A tar pit awaits Santee Cooper’s RFP applicants

The South Carolina Public Service Authority, also known as Santee Cooper electric, has announced that it has closed its January 22, 2025 “Request For Proposals” (RFP) to gauge the potential interest of any new buyers to resume the financing and construction of the abandoned V.C. Summer Units 2 and 3 nuclear power project with nearly $10 billion sunk and only half finished. Neither Santee Cooper nor Dominion Energy have stepped up to take responsibility for the still substantial financial risk and many stubbornly unanswered questions remaining as to what it might be needed to restart and finish construction to make the electric power plant competitively operational.
With the May 5, 2025 deadline for RFPs now closed, Santee Cooper said they had received a “robust response” from “leading construction, financial, utility, and technology firms from around the world.” The anticipated review process and due diligence estimated to evaluate the respondents will likely take 9 to 18 months to complete.
Under the previous shared ownership of SCANA Corp (now subsumed into Dominion Energy) and Santee Cooper, the original cost had been projected at $9.8 billion to complete V.C. Summer Units 2 and 3. The project was launched in 2008 with the submission of a combined construction and operations license application to the US Nuclear Regulatory Commission (NRC).
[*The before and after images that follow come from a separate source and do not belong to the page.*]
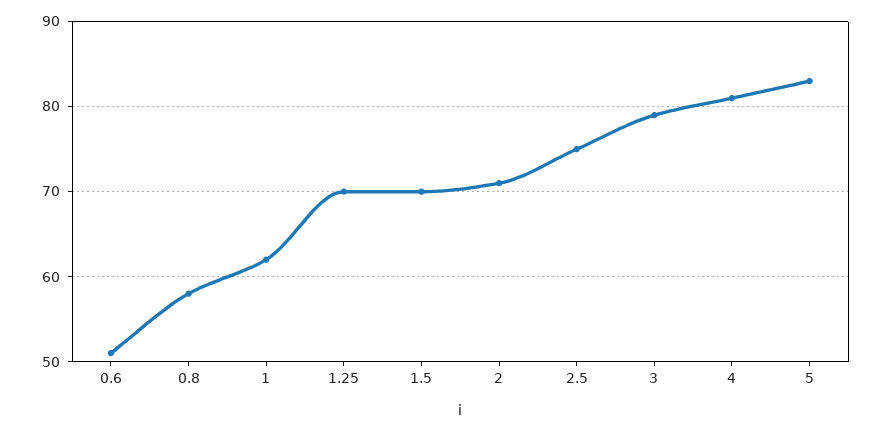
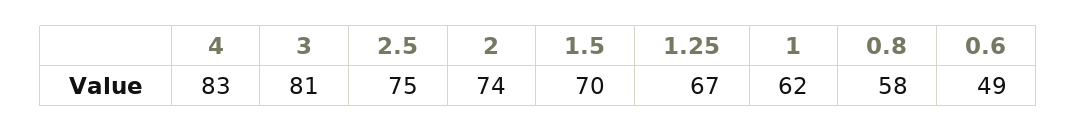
0.6: 51 -> 49
1.25: 70 -> 67
2: 71 -> 74
3: 79 -> 81
4: 81 -> 83
5: 83 -> none

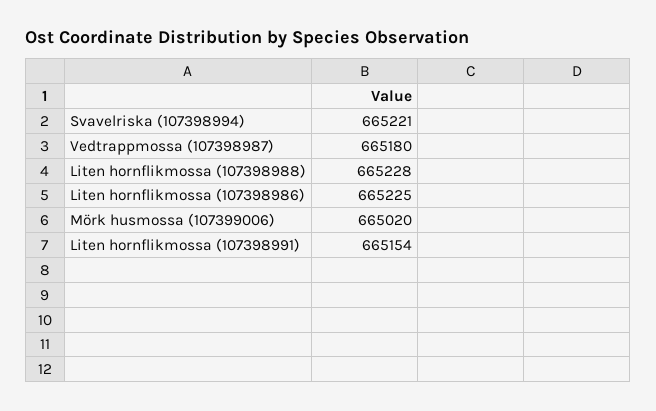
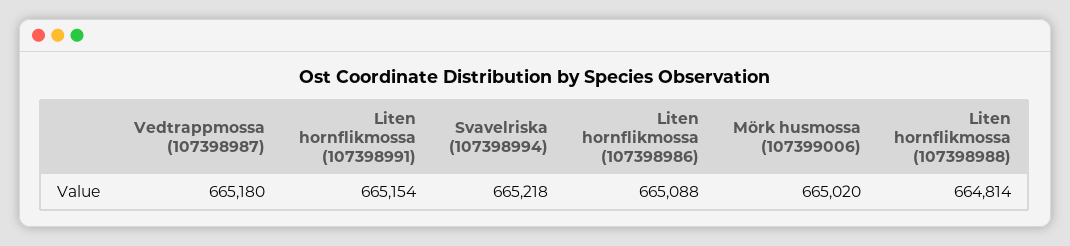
Svavelriska (107398994): 665221 -> 665218
Liten hornflikmossa (107398988): 665228 -> 664814
Liten hornflikmossa (107398986): 665225 -> 665088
The two-unit application relied upon an NRC certified Toshiba/Westinghouse Electric AP1000 advanced pressurized water reactor design which got its NRC permit in March 2012 and started construction in 2013. However, the project financially collapsed under recurring construction delays, cost overruns and nine controversial electric rate hikes that still wound up insufficient to finance the construction in advance. Construction was abandoned and the project mothballed in July 2017. Westinghouse Electric filed for bankruptcy on the failure of cost-of-completion and time-to-completion of its AP1000 design. Westinghouse emerged from bankruptcy after being purchased by Brookfield Business Partners, a Canadian private equity fund. It was then sold to a consortium of Brookfield Renewable Partners and Cameco, a Canadian nuclear fuel and services company.